▶ **TASK PROMPT**: Continue the passage about school shootings and the Parkland students from where it stops.

▶ **PASSAGE TO READ**:
====
There’s a sentiment that often circulates the internet when school shootings happen. Like that Onion article that’s repeatedly updated with new names, locations, and dates after every mass shooting, I’ve seen some version of this tweet from British commentator Dan Hodges countless times in the last few years: “In retrospect Sandy Hook marked the end of the U.S. gun control debate. Once America decided killing children was bearable, it was over.” Along with seven adults, twenty first graders were killed that day in 2014. And, as Hodges said, the level of inaction after that shooting in particular spoke volumes about who and what American adults are willing to sacrifice for their guns. But, as many have also noted, the shooting at Marjory Stoneman Douglas High School in Parkland, Florida, felt different.

The students who survived the Parkland shooting weren’t too young that they could be dismissed as being told what to say by adults (although that happened) or too old that they could be accused of having a political agenda (although that happened too). They were teenagers, about to become young adults who can vote and who wanted action from their political leaders. They were a reflection of the generation they had grown up in. They posted heartbreaking videos from their classrooms on Snapchat, pushed back against critics on Twitter, and acted as journalists during their own personal tragedies. On March 24, the Parkland students led the March For Our Lives rally in Washington, D.C. On April 20, the anniversary of the Columbine shooting, students around the nation walked out of their classrooms for a National School Walk in demand of gun control policies such as better background checks. Some of the students who participated in the walkout were from Santa Fe High School.
====
▶ **DATA LISTING**:
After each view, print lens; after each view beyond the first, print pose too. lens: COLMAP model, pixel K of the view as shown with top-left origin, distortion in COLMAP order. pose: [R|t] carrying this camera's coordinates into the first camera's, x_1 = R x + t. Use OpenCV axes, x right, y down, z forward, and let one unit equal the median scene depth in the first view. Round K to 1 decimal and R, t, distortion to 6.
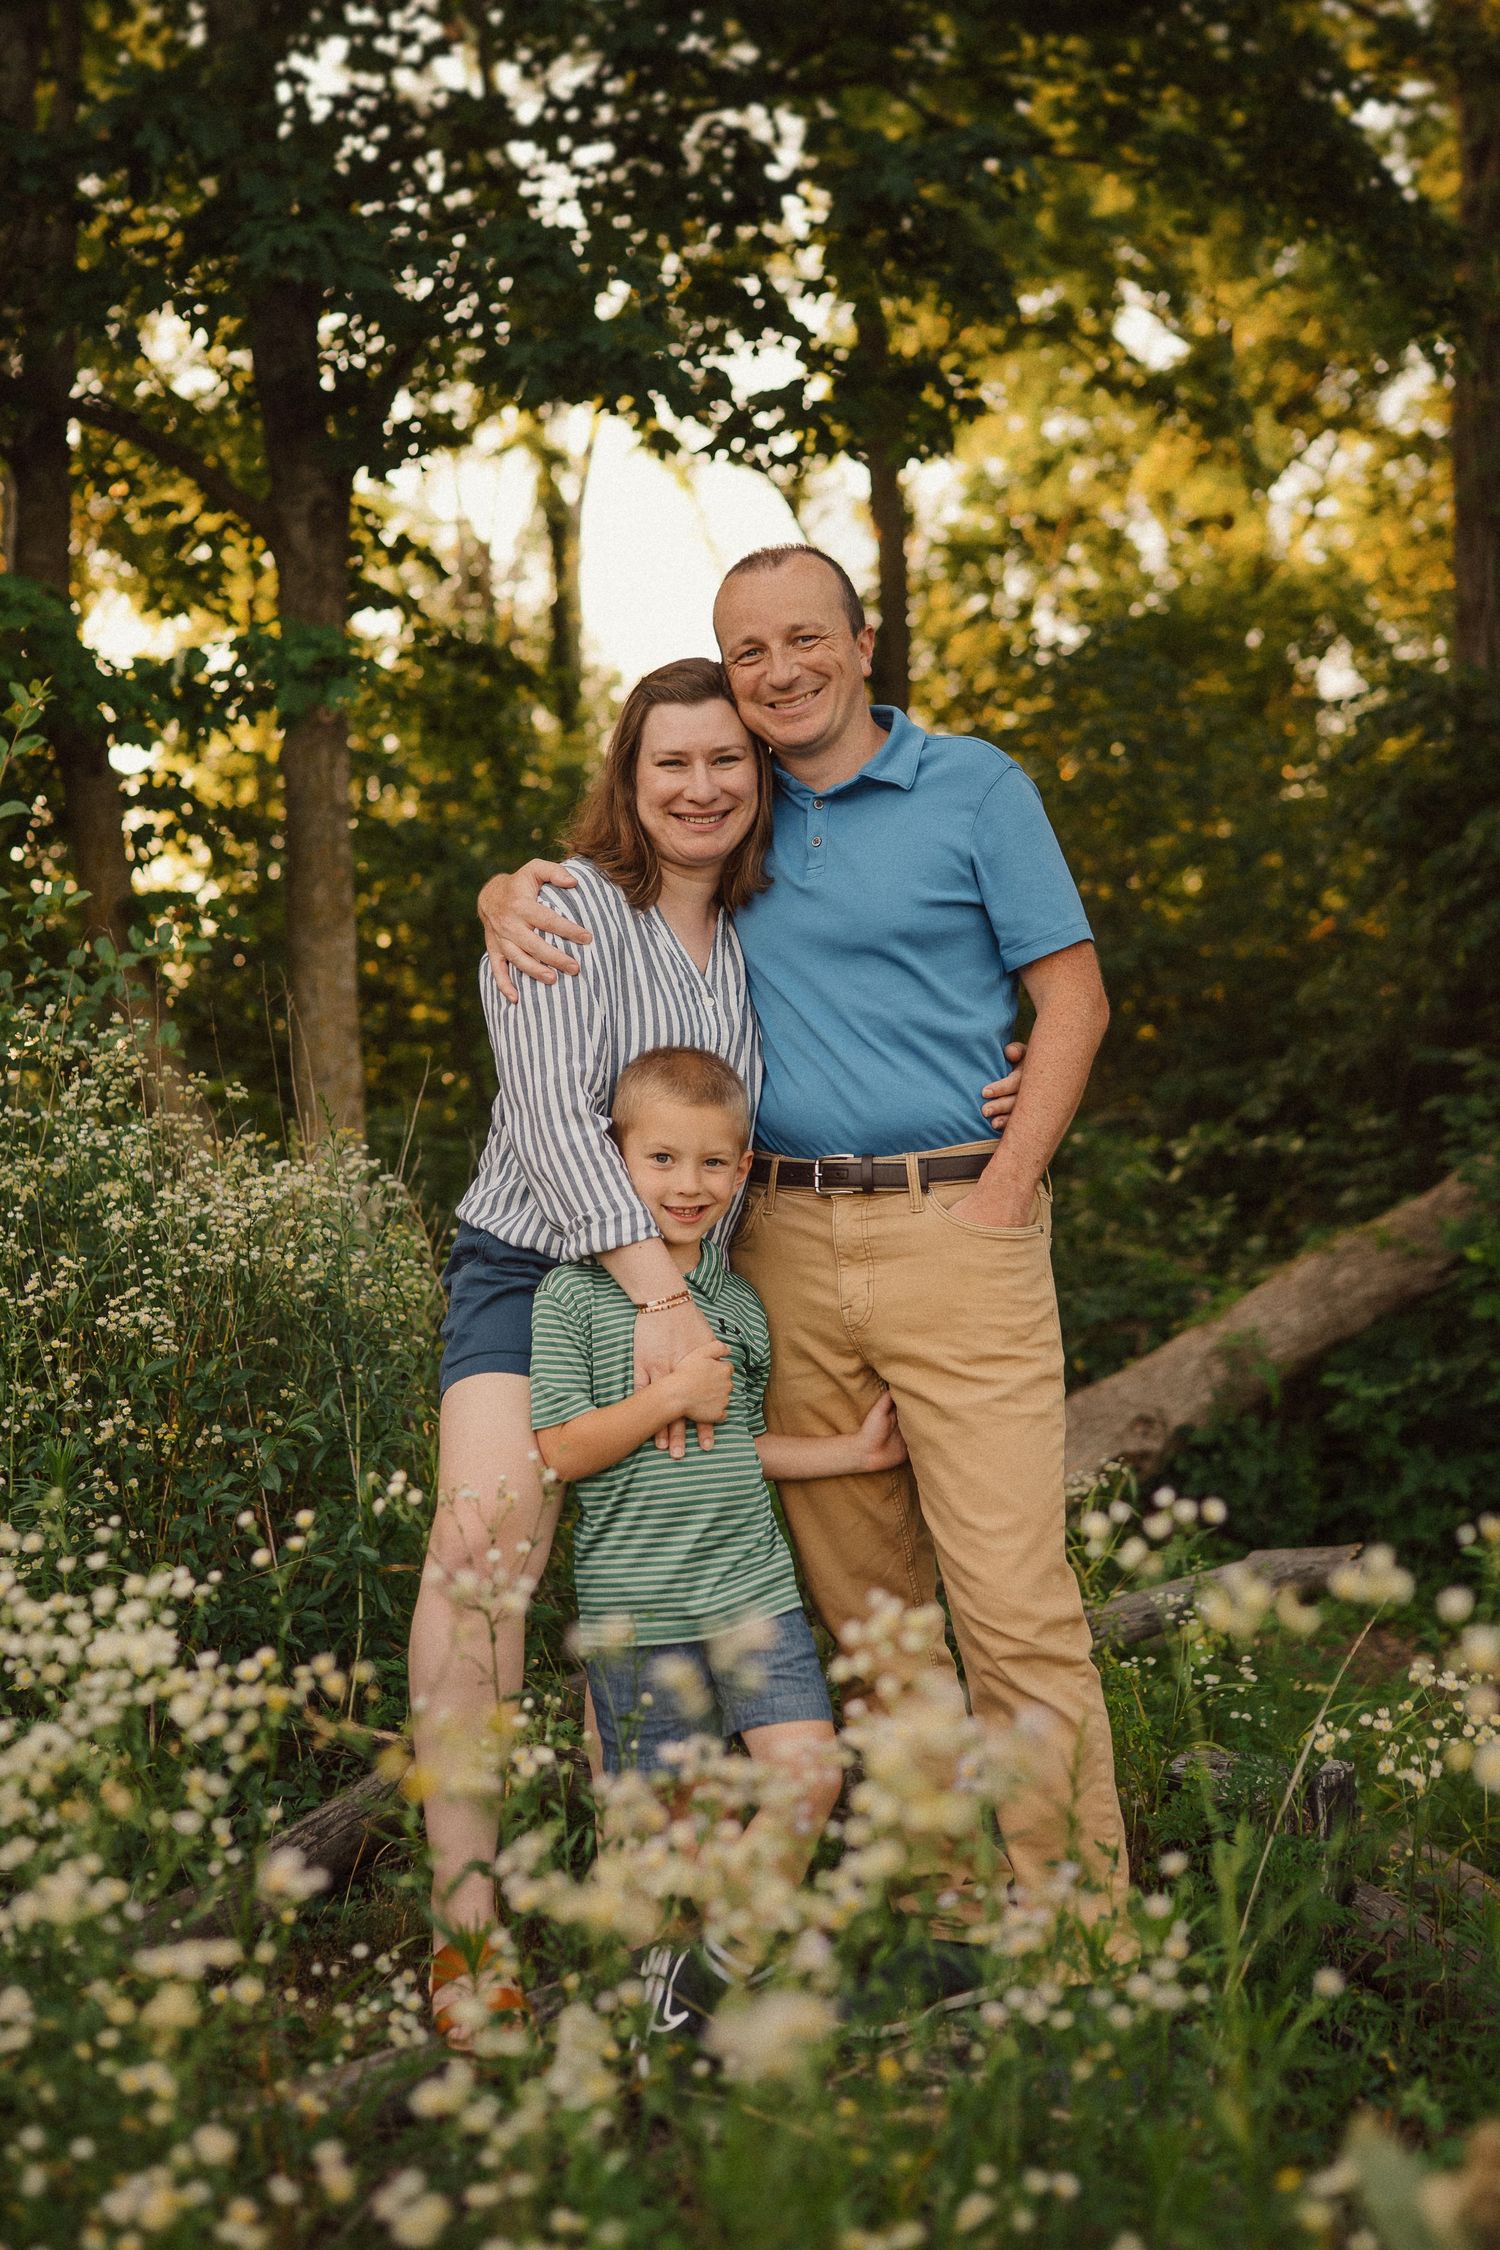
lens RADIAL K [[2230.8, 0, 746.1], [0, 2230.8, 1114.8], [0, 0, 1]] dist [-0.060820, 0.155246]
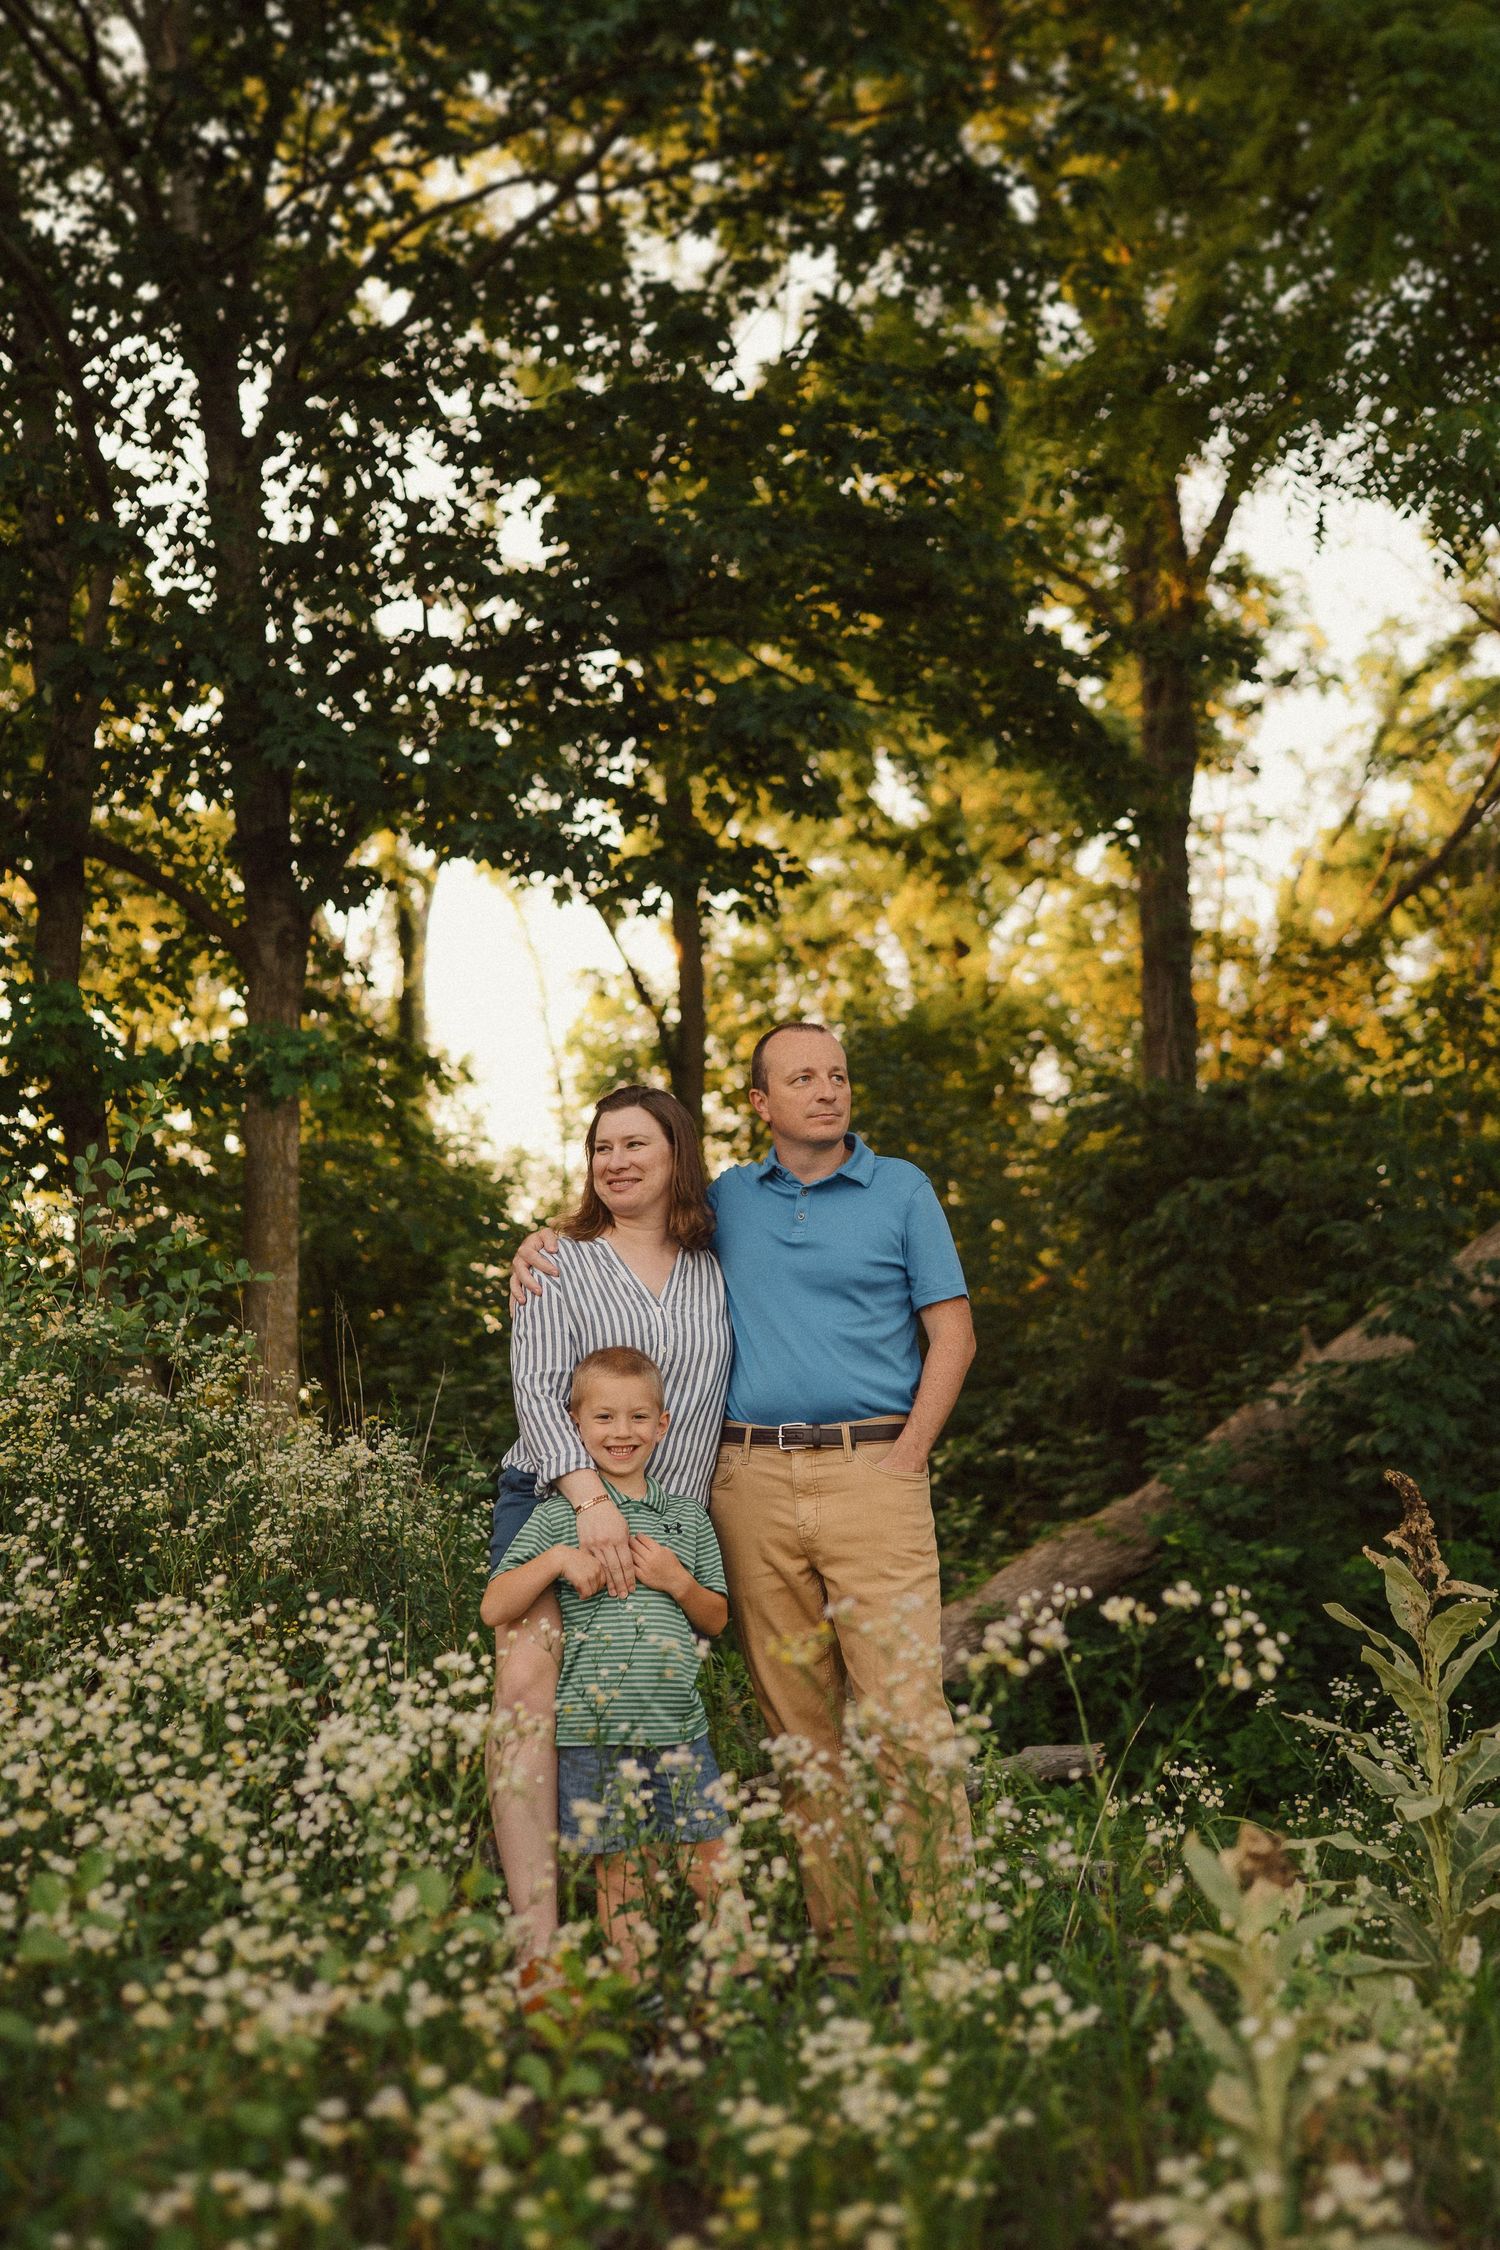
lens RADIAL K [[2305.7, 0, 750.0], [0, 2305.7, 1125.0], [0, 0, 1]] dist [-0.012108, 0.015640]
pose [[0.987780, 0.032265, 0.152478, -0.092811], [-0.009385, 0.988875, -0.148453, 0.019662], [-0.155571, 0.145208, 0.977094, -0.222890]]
====
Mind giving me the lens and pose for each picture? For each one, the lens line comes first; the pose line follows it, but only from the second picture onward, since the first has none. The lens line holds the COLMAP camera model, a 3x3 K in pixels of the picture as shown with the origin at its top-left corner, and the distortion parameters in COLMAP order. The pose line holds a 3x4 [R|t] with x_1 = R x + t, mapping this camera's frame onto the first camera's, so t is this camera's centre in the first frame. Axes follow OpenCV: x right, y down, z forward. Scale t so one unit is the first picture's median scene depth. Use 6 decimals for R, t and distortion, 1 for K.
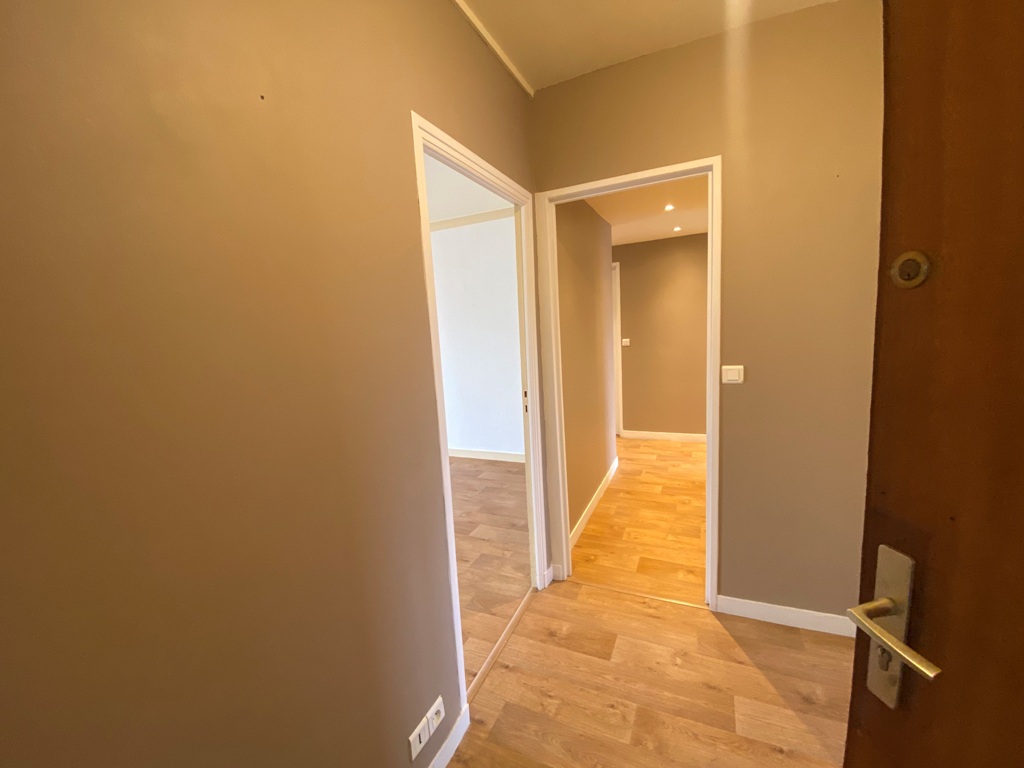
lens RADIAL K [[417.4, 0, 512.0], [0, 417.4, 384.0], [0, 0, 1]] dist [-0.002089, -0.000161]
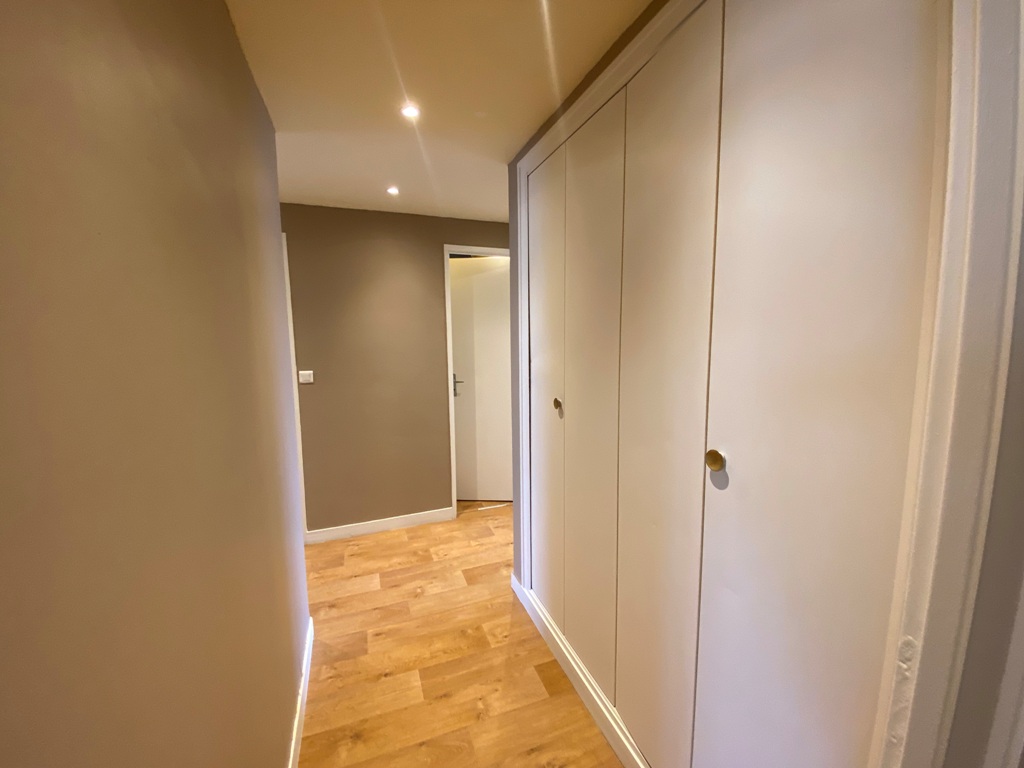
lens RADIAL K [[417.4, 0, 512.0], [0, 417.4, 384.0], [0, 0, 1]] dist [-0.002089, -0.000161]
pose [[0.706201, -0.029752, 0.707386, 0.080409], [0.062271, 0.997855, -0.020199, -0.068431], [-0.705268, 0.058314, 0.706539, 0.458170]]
====
▶ **RESULT FOR THIS TASK**:
These students watched Occupy Wall Street, the Women’s March, and countless Black Lives Matter marches—they are part of a generation that knows how to protest in this day and age. But they’re also of a generation that has grown up in the age of increasingly regular school shootings. Santa Fe High School is the site of the 22nd school shooting to take place in the United States this year. It’s the second school shooting in Texas this year. And with ten dead and thirteen more wounded, it’s one of the deadliest in modern Texas history. In an even more stunning statistic, the death toll from school shootings surpassed the number of active military personnel killed this year. With those numbers, it’s not surprising that the Santa Fe student interviewed on camera expected such a shooting to take place at her school. Why would her school be spared when so many others have not?

After the Parkland school shooting, a mother and son in Houston, which is just northwest of Santa Fe, recorded a conversation about school shootings for StoryCorps, a feature on NPR. In the recording, Dezmond Floyd, a ten year old, asks his mother, Tanai Benard, about the emergency drills she had while in school—just fire and tornado drills—and talks about the active shooter drills he has. He tells her that although the drill instructs students to stand in the back of the classroom while the teacher barricades the door, he chooses to stand in front of his classmates.

“I want to take the bullet and save my friends,” Floyd says. “My life matters, but it’s like, there’s one person that can come home to their family or there can be 22 people that come home to their families.” Even after his mom tells him that a school shooting is a situation in which she wants him to be selfish and act in his best interest, Floyd pushes back. “I get that you would want me to come home, but it’s really not a choice that you can make. It’s a choice that I have to make.”

“Not one more,” is the first sentence in the mission statement for the March For Our Lives, but there have been multiple school shootings since students and adults were killed in Parkland in February. According to the end of their mission statement, student organizers plan to continue demanding effective changes to gun laws, but for now they are still children whose votes don’t count yet. On Tuesday, Texas student activists placed an open letter to Governor Greg Abbott in the Houston Chronicle, accusing him of not doing enough to protect them. For too long, too many American adults were willing to sacrifice children and as a result, children have grown accustomed to a reality in which they develop a mindset that they have to march for their lives in the name of school safety and, if necessary, sacrifice their lives.